### DATA SHOWN:
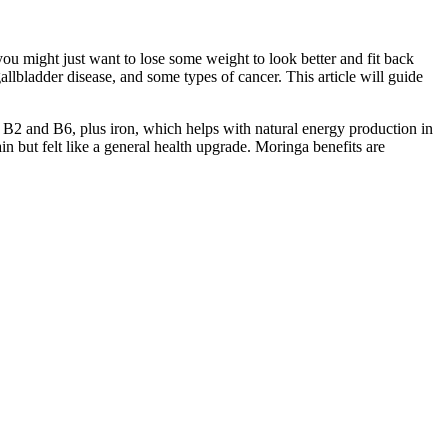
you might just want to lose some weight to look better and fit back
allbladder disease, and some types of cancer. This article will guide
ike B2 and B6, plus iron, which helps with natural energy production in
n but felt like a general health upgrade. Moringa benefits are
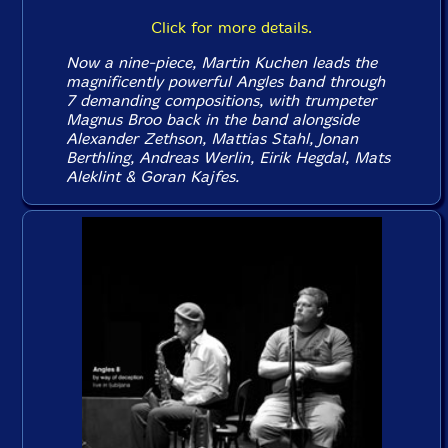
Click for more details.
Now a nine-piece, Martin Kuchen leads the
magnificently powerful Angles band through
7 demanding compositions, with trumpeter
Magnus Broo back in the band alongside
Alexander Zethson, Mattias Stahl, Jonan
Berthling, Andreas Werlin, Eirik Hegdal, Mats
Aleklint & Goran Kajfes.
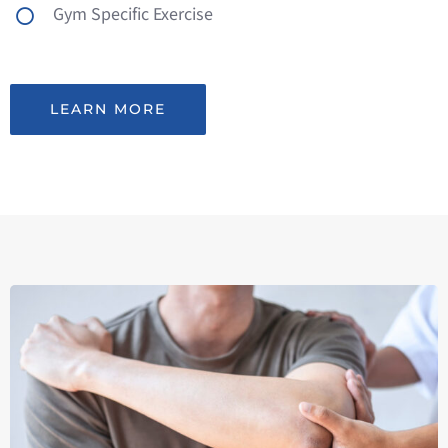
Gym Specific Exercise
LEARN MORE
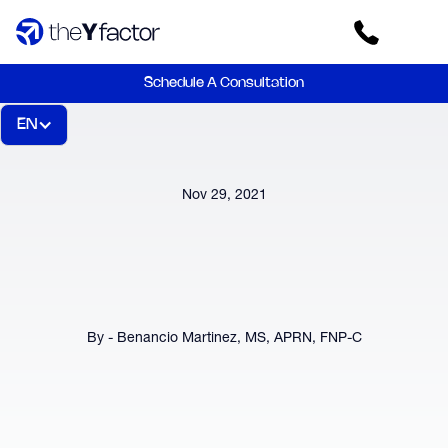
Schedule A Consultation
EN
Nov 29, 2021
By - Benancio Martinez, MS, APRN, FNP-C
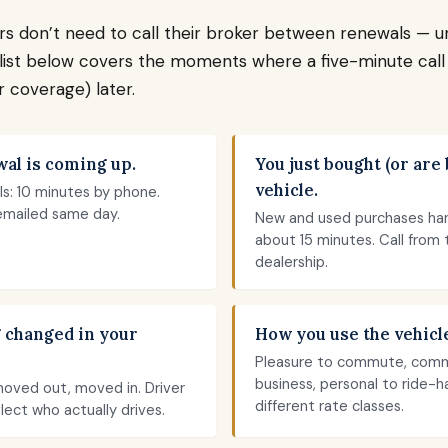
rs don’t need to call their broker between renewals — u
list below covers the moments where a five-minute cal
 coverage) later.
al is coming up.
You just bought (or are 
vehicle.
s: 10 minutes by phone.
mailed same day.
New and used purchases han
about 15 minutes. Call from 
dealership.
 changed in your
How you use the vehicl
Pleasure to commute, com
business, personal to ride-h
moved out, moved in. Driver
different rate classes.
flect who actually drives.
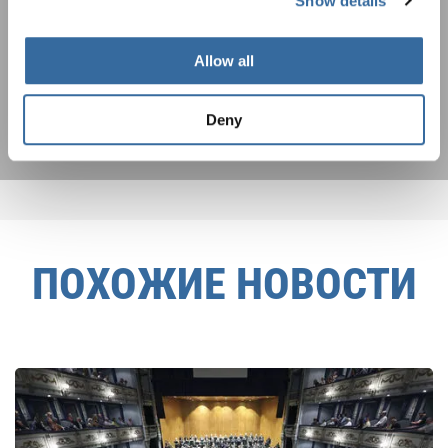
Show details
Я хочу получать новостную рассылку и
принимаю
политику конфиденциальности
.
Allow all
ПОДПИСАТЬСЯ
Deny
ПОХОЖИЕ НОВОСТИ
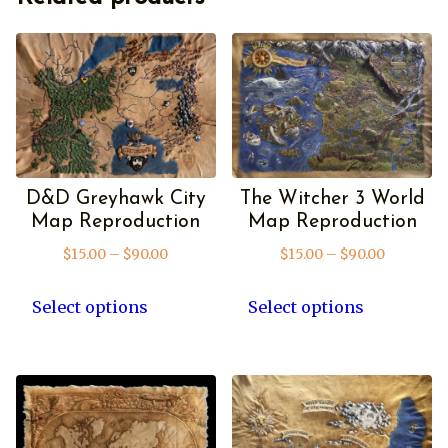
D&D Greyhawk City
The Witcher 3 World
Map Reproduction
Map Reproduction
Price
Price
$
15.00
–
$
90.00
$
15.00
–
$
90.00
range:
range:
This
This
$15.00
$15.00
product
product
Select options
Select options
through
through
has
has
$90.00
$90.00
multiple
multipl
variants.
variants
The
The
options
options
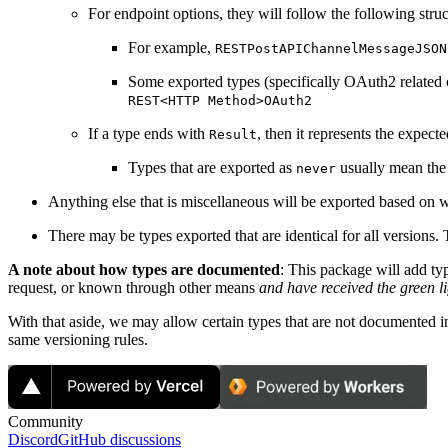
For endpoint options, they will follow the following stru
For example,
RESTPostAPIChannelMessageJSON
Some exported types (specifically OAuth2 related one
REST<HTTP Method>OAuth2
If a type ends with
, then it represents the expect
Result
Types that are exported as
usually mean the 
never
Anything else that is miscellaneous will be exported based on w
There may be types exported that are identical for all versions.
A note about how types are documented
: This package will add ty
request, or known through other means
and have received the green li
With that aside, we may allow certain types that are not documented i
same versioning rules.
Community
Discord
GitHub discussions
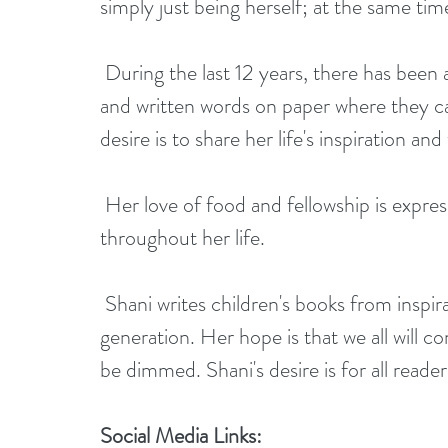
simply just being herself; at the same ti
 During the last 12 years, there has been a growing need for her to put her thoughts 
and written words on paper where they ca
desire is to share her life's inspiration a
 Her love of food and fellowship is expressed in her books as she has always expressed 
throughout her life.
 Shani writes children's books from inspiration which is aimed to inspire the younger 
generation. Her hope is that we all will con
be dimmed. Shani's desire is for all reade
Social Media Links:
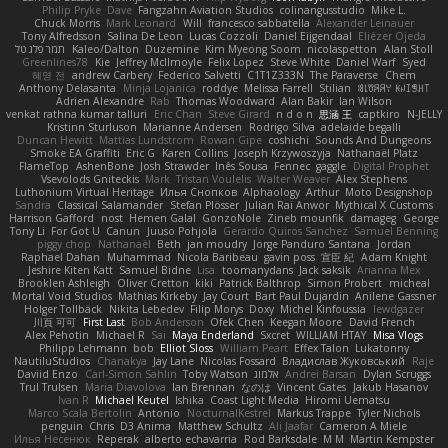
Philip Pryke
Dave
Fangzahn Aviation Studios
colinangusstudio
Mike L.
Chuck Morris
Mark Leonard
Will
francesco sabbatella
Alexander Leinauer
Tony Alfredsson
Salina De Leon
Lucas Cozzoli
Daniel Eijgendaal
Eliézer Ojeda
תמר פלג טל
Kaleo/Dalton
Duzemine
Kim Myeong Soom
nicolaspetton
Alan Stoll
Greenlines78
Kie
Jeffrey McIlmoyle
Felix Lopez
Steve White
Daniel Warf
Syed
혜영 전
andrew Carbery
Federico Salvetti
C1T1Z333N
The Paraverse
Chem
Anthony Delasanta
Minja Lojanica
roddye
Melissa Farrell
Stilian
ꌃ꒒ꀎꋪꋪꌩ ꀘꈤꀤꁅꃅ꓄
Adrien Alexandre
Rab
Thomas Woodward
Alan Bakir
Ian Wilson
venkat rathna kumar talluri
Eric Chan
Steve Girard
n d o n
思涵 王
captkiro
N-JELLY
Kristinn Sturluson
Marianne Andersen
Rodrigo Silva
adelaide begalli
Duncan Hewitt
Mattias Lundstrom
Rowan Gipe
coshichi
Sounds And Dungeons
Smoke EA Graffiti
Eric G
Karen Collins
Joseph Krzywoszyja
Nathanaël Platz
FlameTop
AshenBone
Josh Strawder
Inês Sousa
Fennec
gaggle
Digital Prophet
Vsevolods Gniteckis
Mark
Tristan Voulelis
Walter Weaver
Alex Stephens
Luthonium Virtual Heritage
Илья Снопков
Alphaology
Arthur
Moto Designshop
Sandra
Classical Salamander
Stefan Plösser
Julian Rai Anwor
Mythical X Customs
Harrison Gafford
nost
Hemen Galal
GonzoNole
Zineb mounfik
damageg
George
Tony Li
For Got U
Canun
Juuso Pohjola
Gerardo Quiros Sanchez
Samuel Benning
piggy chop
Nathanaël
Beth
jan moudry
Jorge Panduro Santana
Jordan
Raphael Dahan
Muhammad
Nicola Baribeau
gavin poss
宣臣 紀
Adam Knight
Jeshire Kiten Katt
Samuel Bidne
Lisa
toomanydans
Jack saksik
Arianna Mex
Brooklen Ashleigh
Oliver Cretton
kiki
Patrick Balthrop
Simon Probert
micheal
Mortal Void Studios
Mathias Kirkeby
Jay Court
Bart Paul Dujardin
Anilene Gassner
Holger Tollbäck
Nikita Lebedev
Filip Morys
Doxy
Michel Kinfoussia
lewdgazer
川頁 可可
First Last
Bob Anderson
Ofek Chen
Keegan Moore
David French
Alex Pehotin
Michael R
Sai
Maya Enderland
Sxcret
WILLIAM HTAY
Misa Vlogs
Philipp Lehmann
bob
Elliot Sloss
William Peart
Effex Talon
Lukatonny
NautiluStudios
Chanakya
Jay Lane
Nicolas Fossard
Владислав Жуковський
Raje
Daviid Enzo
Carl-Simon Sahlin
Toby Watson
אלמוג
Andrei Barsan
Dylan Scruggs
Trul Trulsen
Maria Diavolova
Ian Brennan
なのは
Vincent Gates
Jakub Hasanov
Ivan R
Michael Keutel
Ishika
Coast Light Media
Hiromi Uematsu
Marco Scala Bertolin
Antonio
NocturnalKestrel
Markus Trappe
Tyler Nichols
penguin
Chris
D3 Anima
Matthew Schultz
Ali Jaafar
Cameron A Miele
Илья Несенюк
Reperak
alberto echavarria
Rod Barksdale
M M
Martin Kempster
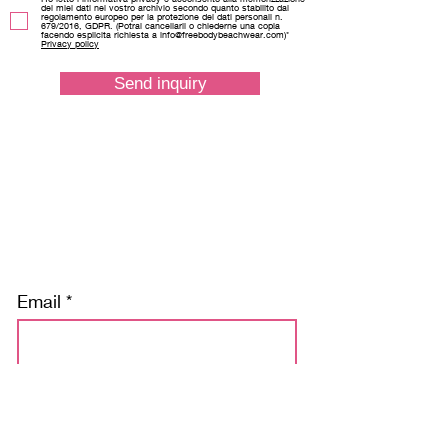
dei miei dati nel vostro archivio secondo quanto stabilito dal
regolamento europeo per la protezione dei dati personali n.
679/2016, GDPR. (Potrai cancellarli o chiederne una copia
facendo esplicita richiesta a info@freebodybeachwear.com)*
Privacy policy
Send inquiry
Discover our news and stay tuned
Email
Subscribe
Ho letto l’informativa privacy e acconsento alla memorizzazione dei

### DIRECTIONS FOR THIS TASK:
Copy verbatim the lines of the listing above between the line holding "Show details" and the line holding "ПОХОЖИЕ НОВОСТИ", inclusive.

### RESPONSE AREA:
Show details
Я хочу получать новостную рассылку и
принимаю
политику конфиденциальности
.
Allow all
ПОДПИСАТЬСЯ
Deny
ПОХОЖИЕ НОВОСТИ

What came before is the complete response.